Résumé de la décision
Mme A B, ressortissante biélorusse, a saisi le juge des référés pour demander l'injonction à la préfète du Val-de-Marne de la convoquer afin de déposer une demande de titre de séjour, en raison de l'urgence de sa situation. Elle a fait valoir qu'elle ne pouvait pas travailler et qu'elle risquait un éloignement vers la Biélorussie, où elle n'a pas d'attaches familiales. Le juge des référés a rejeté sa requête, considérant que les éléments présentés ne justifiaient pas l'urgence requise pour une telle mesure.
Arguments pertinents
1. Absence d'urgence : Le juge a estimé que Mme B n'a pas démontré l'urgence de sa situation. Bien qu'elle ait mentionné son incapacité à travailler et le risque d'éloignement, le juge a noté qu'elle était en situation irrégulière depuis plusieurs années sans justifications suffisantes pour son retard dans les démarches de régularisation.

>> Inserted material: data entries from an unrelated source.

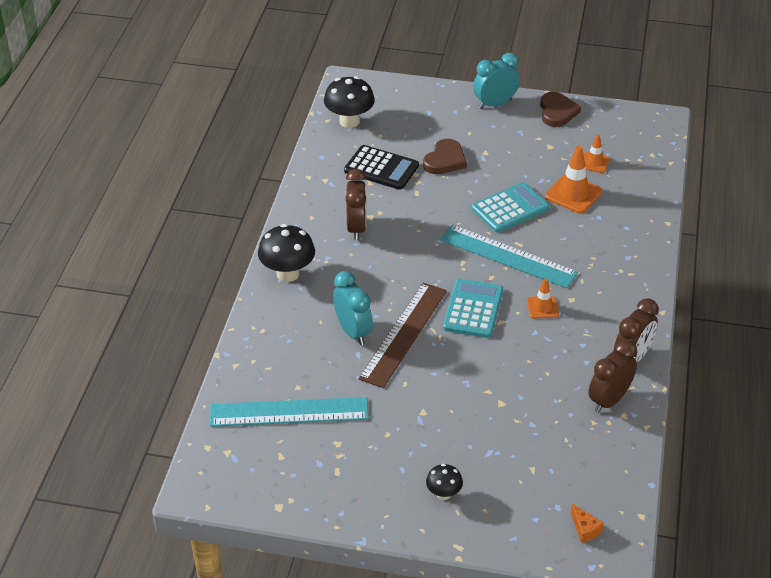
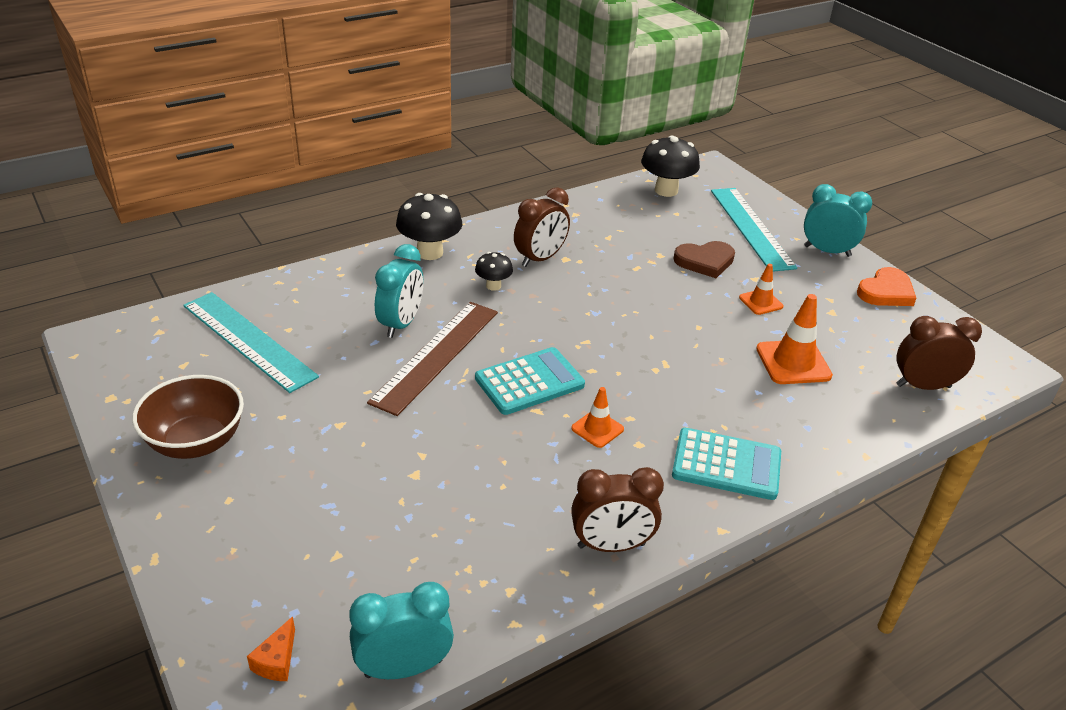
camera: 45 degrees right, 5 degrees down
(371, 484) = (196, 442): none -> brown bowl
(381, 168) = (636, 234): black calculator -> none
(404, 334) = (436, 355): brown ruler -> brown ruler turned 45 degrees counterclockwise
(443, 494) = (229, 503): black mushroom -> black mushroom (493, 286)
(508, 256) = (636, 365): turquoise ruler -> turquoise ruler (751, 228)
(510, 208) = (705, 332): turquoise calculator -> turquoise calculator (726, 465)
(557, 112) = (886, 292): brown heart -> orange heart
(594, 162) = (861, 352): orange traffic cone -> orange traffic cone (761, 302)
(609, 400) = (519, 562): brown clock -> brown clock (923, 386)
(635, 483) = (403, 667): none -> turquoise clock

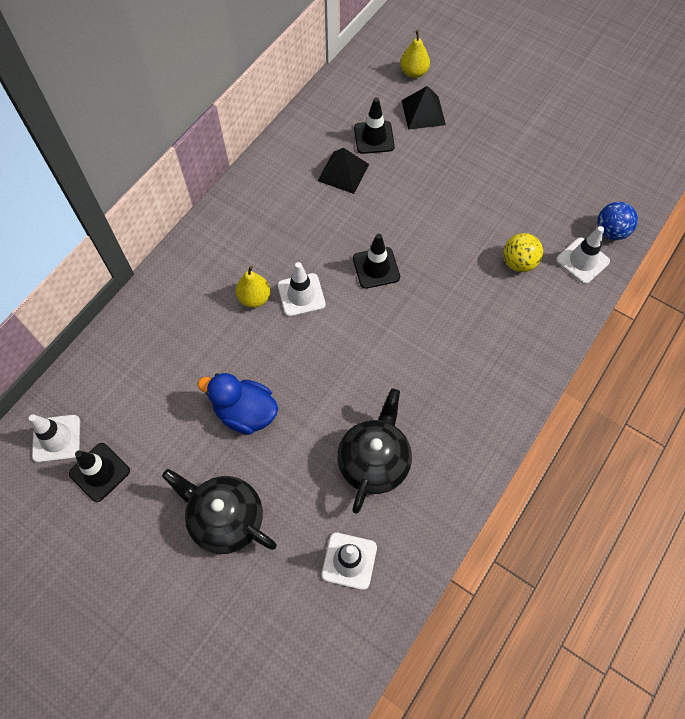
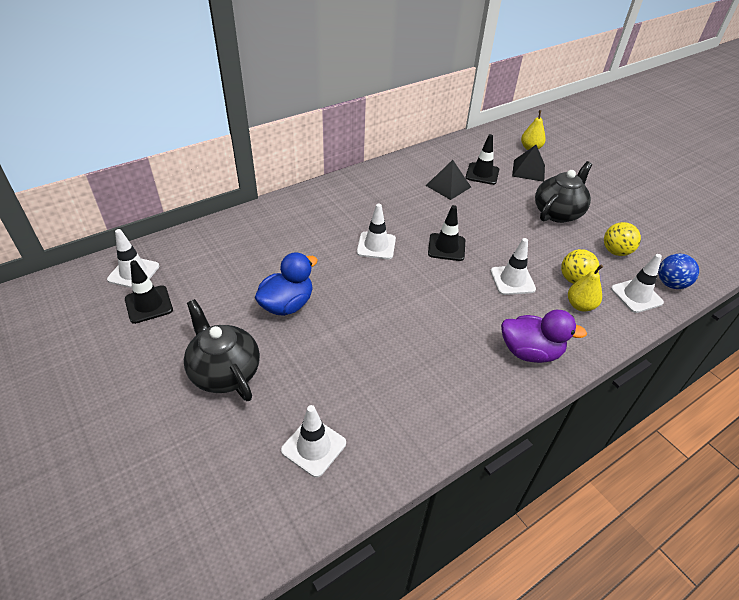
camera: 20 degrees right, 20 degrees down
(245, 412) = (287, 305): blue duck -> blue duck turned 90 degrees clockwise
(254, 298) = (338, 237): yellow pear -> yellow pear (580, 305)
(374, 461) = (378, 376): black teapot -> black teapot (558, 213)
(458, 288) = (512, 280): none -> white traffic cone
(503, 373) = (530, 352): none -> purple duck
(548, 206) = (616, 252): none -> yellow ball

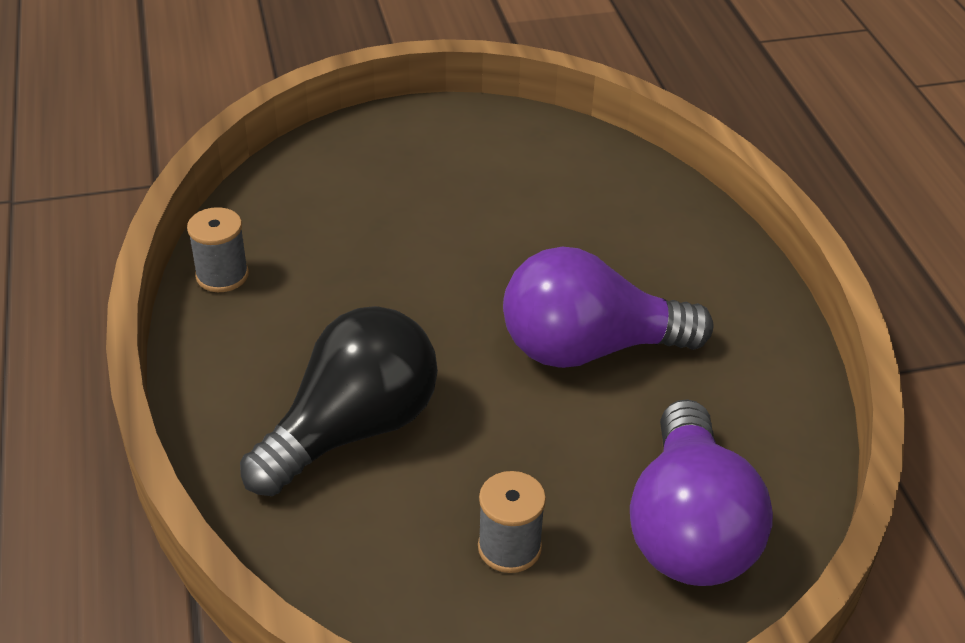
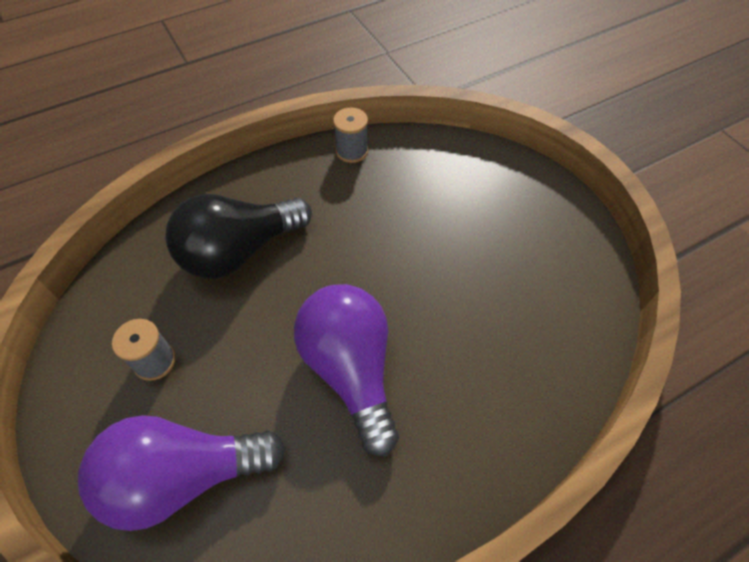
camera: 75 degrees right, 15 degrees up
(352, 429) = (239, 251): black light bulb -> black light bulb turned 120 degrees clockwise

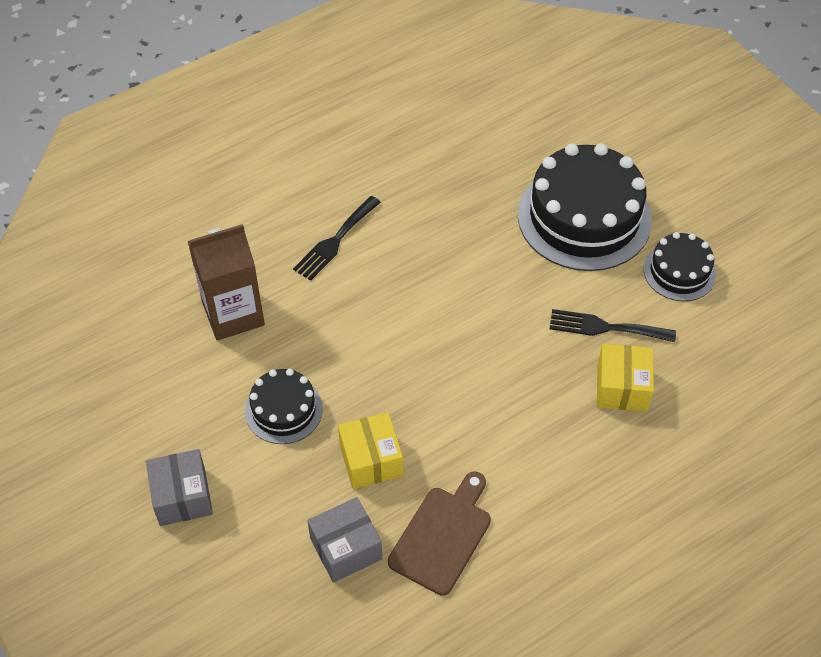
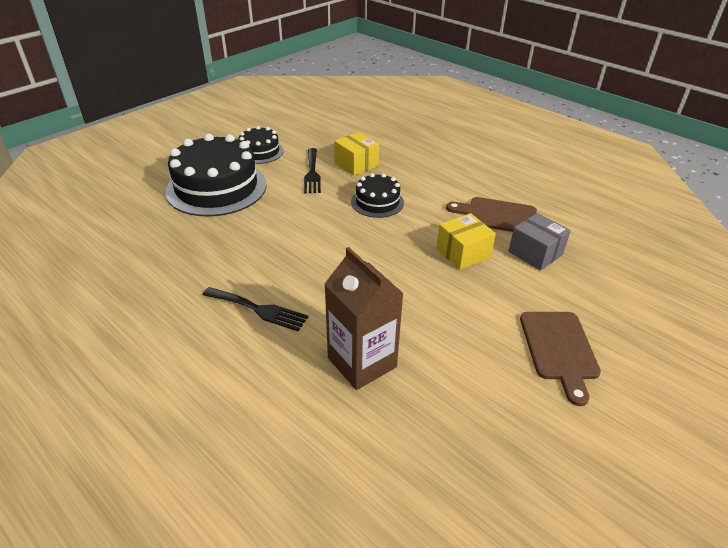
camera: 105 degrees left, 15 degrees down
(182, 497) = (559, 349): grey box -> brown cutting board
(284, 410) = (446, 306): black cake -> black cake (377, 202)
(622, 388) = (356, 164): yellow box -> yellow box turned 60 degrees clockwise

2. Manque de précisions sur les risques : La requérante n'a pas fourni d'éléments concrets sur les risques qu'elle encourrait en cas de retour en Biélorussie, ses affirmations étant jugées trop générales.
3. Conditions de recevabilité : Selon l'article L. 521-3 du code de justice administrative, le juge des référés doit s'assurer que la demande présente un caractère d'urgence et d'utilité, sans contestation sérieuse. Le juge a conclu que ces conditions n'étaient pas remplies dans le cas de Mme B.
Interprétations et citations légales
1. Urgence et utilité : L'article L. 521-3 du Code de justice administrative stipule que "En cas d'urgence, et sur simple requête qui sera recevable même en l'absence de décision administrative préalable, le juge des référés peut ordonner toutes autres mesures utiles". Cette disposition souligne que l'urgence est une condition préalable à l'intervention du juge des référés.
2. Rejet en cas de non-urgence : L'article L. 522-3 du même code précise que "Lorsque la demande ne présente pas un caractère d'urgence, le juge des référés peut la rejeter par une ordonnance motivée". Cela a été appliqué dans la décision, où le juge a motivé le rejet en raison de l'absence d'éléments justifiant l'urgence.
3. Évaluation des risques : Le juge a également noté que Mme B n'a pas démontré l'absence de liens familiaux en Biélorussie ni les risques spécifiques qu'elle encourrait, ce qui est essentiel pour établir l'urgence de sa situation. Cela renvoie à la nécessité de fournir des preuves concrètes pour soutenir des allégations de danger en cas de retour dans le pays d'origine.
En conclusion, la décision du juge des référés repose sur une évaluation rigoureuse des conditions d'urgence et d'utilité, conformément aux dispositions du Code de justice administrative, et souligne l'importance de fournir des éléments concrets pour justifier une demande d'injonction.